Eventually, Karen was able to find another outlet and she now channels the majority of her energy into fundraising and advocating for Parkinson’s research. [In fact, she’s a member of our Patient Council.] Doing so has allowed her and Marc to settle back into a comfortable partnership — one that still has unequal, but no longer incompatible, sexual desires.
The hypersexuality Karen experienced in response to the prescribed dopamine agonist is just one possible form of the sexual disturbances that can be seen in Parkinson’s disease.
Sexual dysfunction is common in Parkinson’s
Parkinson’s contributes to sexual dysfunction through physical, psychological and pharmacological effects.
- Fatigue, bradykinesia and rigidity can make sexual activity more challenging. Tremor and dyskinesia can cause discomfort, especially as these symptoms naturally increase with excitement.
- Depression, often associated with PD, can lessen sex drive. Body image issues, shifting roles and changes in appearance secondary to Parkinson’s are additional mental factors.
- Parkinson’s medications and antidepressants can influence libido. Dopamine agonists are notorious for causing hypersexuality.
Sexual matters are infrequently addressed and are therefore inadequately treated. As a result, symptoms unnecessarily interfere with a healthy sexual relationship and impair quality of life.

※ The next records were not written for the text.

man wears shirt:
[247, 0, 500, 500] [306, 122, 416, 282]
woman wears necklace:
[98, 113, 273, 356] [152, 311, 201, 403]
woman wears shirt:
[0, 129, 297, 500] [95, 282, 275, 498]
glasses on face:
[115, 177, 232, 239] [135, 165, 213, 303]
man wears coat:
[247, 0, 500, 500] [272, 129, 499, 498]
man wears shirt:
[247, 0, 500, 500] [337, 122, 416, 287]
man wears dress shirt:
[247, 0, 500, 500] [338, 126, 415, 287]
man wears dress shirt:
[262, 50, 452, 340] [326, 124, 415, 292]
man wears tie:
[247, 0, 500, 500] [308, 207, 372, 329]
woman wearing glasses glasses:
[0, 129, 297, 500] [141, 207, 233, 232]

Multiple treatment options are available
If your doctor does not routinely inquire about sexual problems, you may have to raise the subject yourself. A myriad of options exists to manage sexual dysfunction, but none of them can be offered if your doctor is unaware of your concerns. Your neurologist will work with you to develop an individualized treatment plan but there are some general guidelines to follow:
- Schedule sexual activity for times when medication is typically working optimally.
- Experiment with other types of foreplay and sexual positions to find what works. Look for ways to express affection in manners aside from sexual intercourse.

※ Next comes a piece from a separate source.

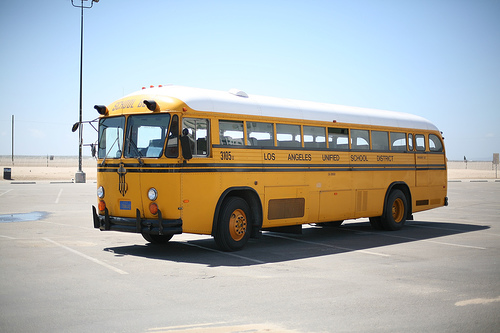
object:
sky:
[0, 0, 499, 160]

- Ask your doctor about prescription medications to manage specific problems like erectile dysfunction or vaginal dryness. Request referral to a urologist or gynecologist if your neurologist is not comfortable managing these symptoms.
- Don’t be embarrassed to discuss hypersexuality with your physician. This may signal the need to decrease the dosage of or discontinue dopamine agonists.
- Maintain an honest and ongoing dialogue with your partner. Together you can scheme up ways around Parkinson’s. If this proves too difficult, consider enlisting the help of a therapist or counselor who can mediate your discussions.
Marc says, “It is understood that when one spouse gets Parkinson’s, the other spouse will be affected by it.” While this is certainly true, the magnitude of Parkinson’s effect on both people can be dampened. As with every aspect of a relationship, open communication is crucial to handling changes in sexual desire or function resulting from Parkinson’s and its treatment. Through trial and error in managing challenging circumstances as they arise, you and your significant other will adapt and find a balance that suits you both.
* NOTE: The medical information contained in this article is for general information purposes only. The Michael J. Fox Foundation has a policy of refraining from advocating, endorsing or promoting any drug therapy, course of treatment, or specific company or institution. It is crucial that care and treatment decisions related to Parkinson’s disease and any other medical condition be made in consultation with a physician or other qualified medical professional.